Что касается второй модели «мягкой силы», основанной на модели governmentality, то она строится на совершенно другой логике, а именно на возможности управления на расстоянии процессами, протекающими в странах – объектах «мягкой силы». В этом смысле governmentality – как способ трансграничного трансфера знаний и управленческих технологий – является неотъемлемой частью механизмов глобализации и, более конкретно, «глобального управления» [Weidner, 2009, p. 390]. Принципиальным при этом остается ключевое положение Мишеля Фуко о том, что стратегическая цель governmentality – расширение спектра возможностей вовлеченных в нее социальных и профессиональных акторов, а значит – расширение пространства свободы. Именно «мягкие» технологии корректирующего воздействия на страны-объекты – в виде системы стимулов, создания совместных информационных и аналитических площадок, применения рейтинговых приемов и т.д. – делают governmentality эффективным способом содействия развитию на основе определенного нормативного порядка. Как уже говорилось, именно так действует ЕС, в том числе в рамках программы «Восточное партнерство», реализуя – при самом активном участии европейских эпистемологических сообществ – модель либеральной «нормативной силы».
Соответственно, специфика governmentality как формы мягкой силы состоит в создании условий не для геополитического доминирования посредством навязывания определенного способа действий, а для возможности сделать рациональный выбор в максимально свободных для этого условиях и нести за этот выбор ответственность. Как и любой тип «мягкой силы», governmentality – через передачу экспертного знания, разработку стандартов и механизмов оценки проектов, индикаторов развития и пр. – прежде всего формирует и инвестирует в среду, в рамках которой могли быть реализованы либеральные принципы «надлежащего управления» (good governance) [Joseph, 2009, p. 416].
Исходя из упомянутого в начале статьи «лингвистического поворота», можно резюмировать, что смысл взаимодействия государства и эпистемологических сообществ состоит в возникновении «гетерогенных дискурсивных зон» [Widder, 2004, p. 416], в которых формируются политические и управленческие практики и модальности власти. Роль мозговых центров и научно-аналитических институтов при этом состоит в выработке повестки дня и в контроле за ней [Gallarotti, 2011, p. 29]. Иными словами, экспертиза в качестве своей основной функции производит «дискурсивные структуры легитимации» [O'Mahony, 2010, p. 65] определенного нормативного порядка, либерального или консервативного.

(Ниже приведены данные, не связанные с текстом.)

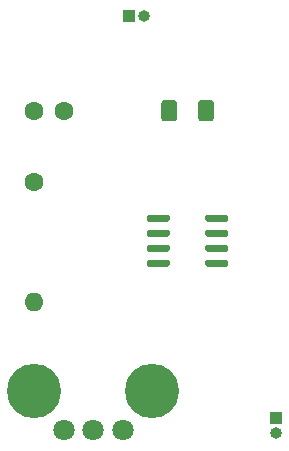
<source format=gbr>
%TF.GenerationSoftware,KiCad,Pcbnew,(5.1.9)-1*%
%TF.CreationDate,2021-08-16T16:35:21-04:00*%
%TF.ProjectId,555-Timer-Soldering-Demo,3535352d-5469-46d6-9572-2d536f6c6465,rev?*%
%TF.SameCoordinates,Original*%
%TF.FileFunction,Soldermask,Top*%
%TF.FilePolarity,Negative*%
%FSLAX46Y46*%
G04 Gerber Fmt 4.6, Leading zero omitted, Abs format (unit mm)*
G04 Created by KiCad (PCBNEW (5.1.9)-1) date 2021-08-16 16:35:21*
%MOMM*%
%LPD*%
G01*
G04 APERTURE LIST*
%ADD10O,1.000000X1.000000*%
%ADD11R,1.000000X1.000000*%
%ADD12O,1.600000X1.600000*%
%ADD13C,1.600000*%
%ADD14C,4.600000*%
%ADD15C,1.800000*%
G04 APERTURE END LIST*
%TO.C,C2*%
G36*
G01*
X117100000Y-63349999D02*
X117100000Y-64650001D01*
G75*
G02*
X116850001Y-64900000I-249999J0D01*
G01*
X116024999Y-64900000D01*
G75*
G02*
X115775000Y-64650001I0J249999D01*
G01*
X115775000Y-63349999D01*
G75*
G02*
X116024999Y-63100000I249999J0D01*
G01*
X116850001Y-63100000D01*
G75*
G02*
X117100000Y-63349999I0J-249999D01*
G01*
G37*
G36*
G01*
X120225000Y-63349999D02*
X120225000Y-64650001D01*
G75*
G02*
X119975001Y-64900000I-249999J0D01*
G01*
X119149999Y-64900000D01*
G75*
G02*
X118900000Y-64650001I0J249999D01*
G01*
X118900000Y-63349999D01*
G75*
G02*
X119149999Y-63100000I249999J0D01*
G01*
X119975001Y-63100000D01*
G75*
G02*
X120225000Y-63349999I0J-249999D01*
G01*
G37*
%TD*%
D10*
%TO.C,J1*%
X114270000Y-56000000D03*
D11*
X113000000Y-56000000D03*
%TD*%
D10*
%TO.C,J2*%
X125500000Y-91270000D03*
D11*
X125500000Y-90000000D03*
%TD*%
D12*
%TO.C,R1*%
X105000000Y-80160000D03*
D13*
X105000000Y-70000000D03*
%TD*%
D14*
%TO.C,RV1*%
X105000000Y-87700000D03*
X115000000Y-87700000D03*
D15*
X107500000Y-91000000D03*
X110000000Y-91000000D03*
X112500000Y-91000000D03*
%TD*%
D13*
%TO.C,C1*%
X105000000Y-64000000D03*
X107500000Y-64000000D03*
%TD*%
%TO.C,U1*%
G36*
G01*
X119500000Y-73245000D02*
X119500000Y-72945000D01*
G75*
G02*
X119650000Y-72795000I150000J0D01*
G01*
X121300000Y-72795000D01*
G75*
G02*
X121450000Y-72945000I0J-150000D01*
G01*
X121450000Y-73245000D01*
G75*
G02*
X121300000Y-73395000I-150000J0D01*
G01*
X119650000Y-73395000D01*
G75*
G02*
X119500000Y-73245000I0J150000D01*
G01*
G37*
G36*
G01*
X119500000Y-74515000D02*
X119500000Y-74215000D01*
G75*
G02*
X119650000Y-74065000I150000J0D01*
G01*
X121300000Y-74065000D01*
G75*
G02*
X121450000Y-74215000I0J-150000D01*
G01*
X121450000Y-74515000D01*
G75*
G02*
X121300000Y-74665000I-150000J0D01*
G01*
X119650000Y-74665000D01*
G75*
G02*
X119500000Y-74515000I0J150000D01*
G01*
G37*
G36*
G01*
X119500000Y-75785000D02*
X119500000Y-75485000D01*
G75*
G02*
X119650000Y-75335000I150000J0D01*
G01*
X121300000Y-75335000D01*
G75*
G02*
X121450000Y-75485000I0J-150000D01*
G01*
X121450000Y-75785000D01*
G75*
G02*
X121300000Y-75935000I-150000J0D01*
G01*
X119650000Y-75935000D01*
G75*
G02*
X119500000Y-75785000I0J150000D01*
G01*
G37*
G36*
G01*
X119500000Y-77055000D02*
X119500000Y-76755000D01*
G75*
G02*
X119650000Y-76605000I150000J0D01*
G01*
X121300000Y-76605000D01*
G75*
G02*
X121450000Y-76755000I0J-150000D01*
G01*
X121450000Y-77055000D01*
G75*
G02*
X121300000Y-77205000I-150000J0D01*
G01*
X119650000Y-77205000D01*
G75*
G02*
X119500000Y-77055000I0J150000D01*
G01*
G37*
G36*
G01*
X114550000Y-77055000D02*
X114550000Y-76755000D01*
G75*
G02*
X114700000Y-76605000I150000J0D01*
G01*
X116350000Y-76605000D01*
G75*
G02*
X116500000Y-76755000I0J-150000D01*
G01*
X116500000Y-77055000D01*
G75*
G02*
X116350000Y-77205000I-150000J0D01*
G01*
X114700000Y-77205000D01*
G75*
G02*
X114550000Y-77055000I0J150000D01*
G01*
G37*
G36*
G01*
X114550000Y-75785000D02*
X114550000Y-75485000D01*
G75*
G02*
X114700000Y-75335000I150000J0D01*
G01*
X116350000Y-75335000D01*
G75*
G02*
X116500000Y-75485000I0J-150000D01*
G01*
X116500000Y-75785000D01*
G75*
G02*
X116350000Y-75935000I-150000J0D01*
G01*
X114700000Y-75935000D01*
G75*
G02*
X114550000Y-75785000I0J150000D01*
G01*
G37*
G36*
G01*
X114550000Y-74515000D02*
X114550000Y-74215000D01*
G75*
G02*
X114700000Y-74065000I150000J0D01*
G01*
X116350000Y-74065000D01*
G75*
G02*
X116500000Y-74215000I0J-150000D01*
G01*
X116500000Y-74515000D01*
G75*
G02*
X116350000Y-74665000I-150000J0D01*
G01*
X114700000Y-74665000D01*
G75*
G02*
X114550000Y-74515000I0J150000D01*
G01*
G37*
G36*
G01*
X114550000Y-73245000D02*
X114550000Y-72945000D01*
G75*
G02*
X114700000Y-72795000I150000J0D01*
G01*
X116350000Y-72795000D01*
G75*
G02*
X116500000Y-72945000I0J-150000D01*
G01*
X116500000Y-73245000D01*
G75*
G02*
X116350000Y-73395000I-150000J0D01*
G01*
X114700000Y-73395000D01*
G75*
G02*
X114550000Y-73245000I0J150000D01*
G01*
G37*
%TD*%
M02*

</source>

При этом было бы значительным упрощением сводить роль тех или иных школ внутри политико-академического комплекса к обслуживанию меняющихся идеологических потребностей элитных групп [Shakleyina, Bogaturov, 2004, p. 38]. Их система идейных предпочтений может меняться в течение одного политического цикла от неолиберальной стратегии встраивания в глобально доминирующие структуры до атаки на них с консервативных антизападных позиций, в чем можно найти подтверждение обозначенной выше гипотезе о государстве как институте, который присваивает и управляет когнитивными и эпистемологическими ресурсами (идеями, концепциями, стратегиями), но не производит их.
Возвращаясь к исходным теоретическим положениям моего анализа, можно утверждать, что для обеих моделей коммуникации между «знанием» и «властью» ключевым компонентом является социальное конструирование признания и легитимации экспертного знания в процессе сложных взаимодействий между ними [Cross, 2013, p. 159]. В первом случае объектом легитимации становятся идеологемы, которые циркулируют на рынке политических идей и которые можно использовать для строительства «мостов» с академическими сообществами других стран, придерживающихся аналогичных или схожих позиций. Во втором случае легитимируются технические нормы и управленческие практики, не лишенные нормативного фундамента, но переносящие акцент на постполитические компоненты властных отношений. Это – две параллельные реальности, которые многое объясняют в неспособности России и Европы говорить на одном языке.